Александр Любищев – Расцвет и упадок цивилизации (сборник) (страница 20)
В Европе же было много течений: одно атеистическое, которое, видимо, и использовал Энвер, и связанное с ним ницшеанство, которым овладевали многие протестанты, в том числе и тайный советник. Гуманные же протестанты, как Лепсиус, уже были близки к католичеству, за что их упрекал тайный советник. Безбожный меч Энвера в его стремлении поразить армян поразил Аллаха и саму Турцию. Что же касается армян, то, как это ни странно, они в значительной мере сохранились и сейчас на территории Турции и ряда других стран (Сирия, Ливан). Своей программы Энвер не смог выполнить, но на свою память приобрел проклятия. Любопытно, что сейчас армяне сохранились там, где были наибольшие преследования, и о них не упоминают там, где таких страшных преследований не было (Иран, Ирак, Египет). Поэтому теряют силу и остальные аргументы Тюрбедара, приведенные выше: мол, вся беда случилась после Берлинского конгресса – когда Турции навязали реформы.
В книге Верфеля не говорится о других христианских народах, но ведь борьба с Турцией за освобождение христиан началась задолго до Берлинского конгресса и ужасов было немало с сербами, болгарами и проч.
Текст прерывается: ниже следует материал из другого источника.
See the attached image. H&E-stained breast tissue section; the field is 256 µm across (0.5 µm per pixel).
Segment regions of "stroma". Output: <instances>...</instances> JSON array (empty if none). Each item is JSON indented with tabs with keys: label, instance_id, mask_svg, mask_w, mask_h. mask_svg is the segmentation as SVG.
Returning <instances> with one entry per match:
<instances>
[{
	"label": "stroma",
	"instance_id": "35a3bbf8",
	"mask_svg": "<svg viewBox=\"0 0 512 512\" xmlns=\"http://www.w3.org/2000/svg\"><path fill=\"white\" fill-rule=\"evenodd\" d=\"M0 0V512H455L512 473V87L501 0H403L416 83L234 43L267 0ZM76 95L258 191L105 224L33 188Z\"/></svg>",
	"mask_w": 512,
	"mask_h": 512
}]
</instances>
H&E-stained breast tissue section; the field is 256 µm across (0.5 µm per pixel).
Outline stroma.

Правда, эти ужасы происходили периодически, в остальное время христиане не подвергались преследованиям, хотя не имели равноправия, не призывались на военную службу. Во время русско-турецких войн русское правительство вовсе не вмешивалось во внутренние дела Турции.
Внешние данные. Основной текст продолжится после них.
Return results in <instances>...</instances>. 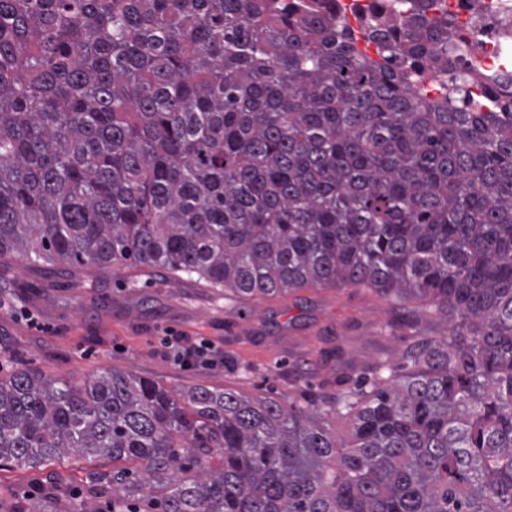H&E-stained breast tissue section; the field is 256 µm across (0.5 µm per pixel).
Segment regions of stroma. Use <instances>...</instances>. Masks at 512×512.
I'll list each match as a JSON object with an SVG mask.
<instances>
[{
  "label": "stroma",
  "mask_w": 512,
  "mask_h": 512,
  "mask_svg": "<svg viewBox=\"0 0 512 512\" xmlns=\"http://www.w3.org/2000/svg\"><path fill=\"white\" fill-rule=\"evenodd\" d=\"M0 281L14 287L11 305L29 309L45 326L38 332L0 311V374L24 367L78 383L116 368L173 392L200 384L302 405L309 395L334 392L349 367L378 359L401 363L405 347L401 335L382 332L390 302L360 288L238 305L161 270L85 266L36 275L15 256L0 258ZM168 328L219 344L223 365H180L163 344ZM320 335L340 355L320 357L313 349ZM47 484L43 470H0V512H27Z\"/></svg>",
  "instance_id": "stroma-1"
}]
</instances>
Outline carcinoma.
<instances>
[{"label":"carcinoma","mask_w":512,"mask_h":512,"mask_svg":"<svg viewBox=\"0 0 512 512\" xmlns=\"http://www.w3.org/2000/svg\"><path fill=\"white\" fill-rule=\"evenodd\" d=\"M394 14L360 20L377 61L308 0H0L1 258L360 287L388 333L453 326L304 408L15 369L1 463L111 460L74 512H512V92L467 85L442 0ZM411 318L417 323L416 333L420 334L419 336H429V337H442L448 336L451 332V325L448 322L444 321H436L432 317L426 316L424 313L411 315Z\"/></svg>","instance_id":"obj_1"}]
</instances>
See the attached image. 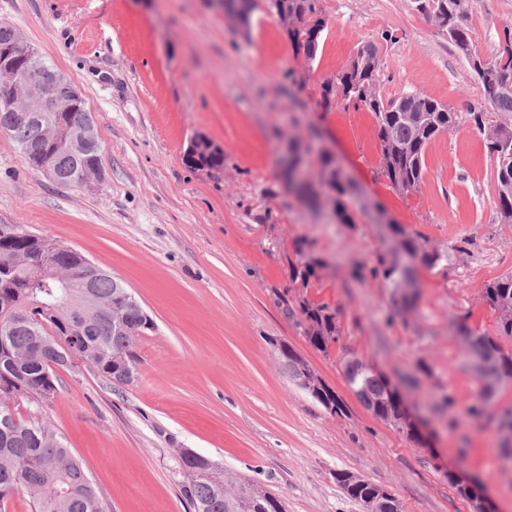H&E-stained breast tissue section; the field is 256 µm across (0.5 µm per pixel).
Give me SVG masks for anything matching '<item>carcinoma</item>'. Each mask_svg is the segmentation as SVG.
Masks as SVG:
<instances>
[{"label": "carcinoma", "mask_w": 512, "mask_h": 512, "mask_svg": "<svg viewBox=\"0 0 512 512\" xmlns=\"http://www.w3.org/2000/svg\"><path fill=\"white\" fill-rule=\"evenodd\" d=\"M413 9L433 23L448 38L470 65L484 91V102L466 112L419 92L406 93L396 99H385L382 91L384 64L373 42L357 47L350 64L320 83V103L352 106L374 114L380 143V172L401 194L419 190L427 170L426 152L438 136L453 133L466 126L485 141L495 168L497 210L503 224H512V31L497 35L498 49L484 71L477 68L480 55L473 49L467 26L474 0H412ZM266 8L277 17L288 13L297 27L288 30L294 49H303V58L312 63L318 54L329 18L322 0H265ZM0 134L17 146L26 166L39 171L52 161L57 171L56 185L62 188L83 187L97 178L101 165V149L69 151L46 137L43 128L18 120L15 113L0 109ZM288 149L305 166L310 147L299 137L288 139ZM194 168H218L224 165V154L202 138L186 155ZM318 181H288V187L307 203L318 199L314 186L328 190L341 224L355 223L348 200L355 184L347 178L327 155L321 156L316 173ZM39 251L52 253L54 264L63 273L87 269L94 277V294L83 304L81 316L66 305L61 288H45L23 259ZM461 246L446 251L428 245L420 235H403L400 248L378 258L370 269L371 277L394 288L392 303L398 315L410 310L414 297L400 291L402 281L414 276L413 264L429 270L448 263ZM295 260L288 261L294 288H308L317 277L320 263L304 258V246L294 243ZM489 306L497 312V336L467 329L465 341L470 356L482 360L495 356L496 363L483 372L482 396L490 397L494 385L512 382V350L498 338H512V273L489 282L483 291ZM57 306L51 311L38 304ZM118 311L120 323L112 322V311ZM297 325L309 342L320 351L339 339L336 309L325 303L306 299L299 304ZM155 329V324L141 304L131 297L122 283L109 273L89 263L73 248L57 241L20 230L13 235L0 233V411L7 404L27 403L39 407L57 394L56 370L69 363L66 351L71 337H83V358L106 376H112L110 356L119 354L138 366L135 351L137 339ZM278 359L288 369V377L312 376L315 371L303 357L286 344L278 347ZM56 369H51L49 363ZM353 377L347 380L356 396L378 419L404 431L394 409L385 399L384 381L371 373L360 361L353 363ZM306 393L328 413L339 415L344 405L336 392L325 390ZM17 425L0 422V509L12 496L23 490L31 498V512H102L97 491L83 464L71 453L63 438L50 426L35 420L16 418ZM406 432V431H404ZM408 438L413 433L406 432ZM186 481L183 493L195 512H284L282 503L265 489L241 479L232 491H224V470L213 466L212 476L199 471L211 459L196 454L181 458Z\"/></svg>", "instance_id": "carcinoma-1"}]
</instances>
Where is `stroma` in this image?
Instances as JSON below:
<instances>
[{"label":"stroma","instance_id":"35a3bbf8","mask_svg":"<svg viewBox=\"0 0 512 512\" xmlns=\"http://www.w3.org/2000/svg\"><path fill=\"white\" fill-rule=\"evenodd\" d=\"M330 25L317 58L296 55L278 20L258 10L250 34L210 0H0L13 24L72 81L91 112L104 177L66 189L23 163L0 135V224L76 249L110 272L152 317L136 342L138 375L117 383L80 360L59 370L35 416L84 464L103 512H193L178 451L274 493L286 512H362L334 474L385 486L402 512H469L449 485L459 472L496 512H512V383L483 400L459 326L494 332L485 284L512 272V224L496 209L495 170L482 138L461 128L426 153L419 190L400 194L380 173L372 113L320 106L323 79L365 41L384 64L382 92H420L467 111L481 85L411 0H323ZM469 27L481 57L512 28V0H476ZM304 135L310 169L330 154L351 179L355 221L303 202L278 176L288 135ZM224 152L191 168L192 138ZM447 249L448 265L419 268L411 312L392 288L353 277L388 250V224ZM325 261L319 280L290 285L294 240ZM337 310L340 336L313 347L290 316L300 298ZM288 342L345 404L341 416L289 381L274 345ZM348 354L384 376L421 420L416 439L377 419L337 365Z\"/></svg>","mask_w":512,"mask_h":512}]
</instances>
«Европейцы лицемерят, говоря о Христе и их религии, – это религия смерти». Конечно, лицемерия много, это и вызвало моральное оправдание атеизму, но Европа дала и гуманное отношение к пленным, и защиту нонкомбатантов, и протест против пыток и смертной казни (реализованный в ряде государств Европы), и многое другое, чего не было в Турции. И, сравнивая христианство с исламом, мы видим: необыкновенно быстрый всеобщий прогресс – военный, политический, культурный – ислама, а затем, через пару столетий, постепенный упадок без всяких признаков ренессанса, возрождение лишь ни милитаристской почве. В христианстве – с его появлением наступает распад Римской империи, а потом медленное восстановление культуры, появление милитаризма, с которым, однако, в рамках христианства ведется ожесточенная борьба. Христианство – максималистская религия, ислам – минималистская, и в этом преимущество христианства.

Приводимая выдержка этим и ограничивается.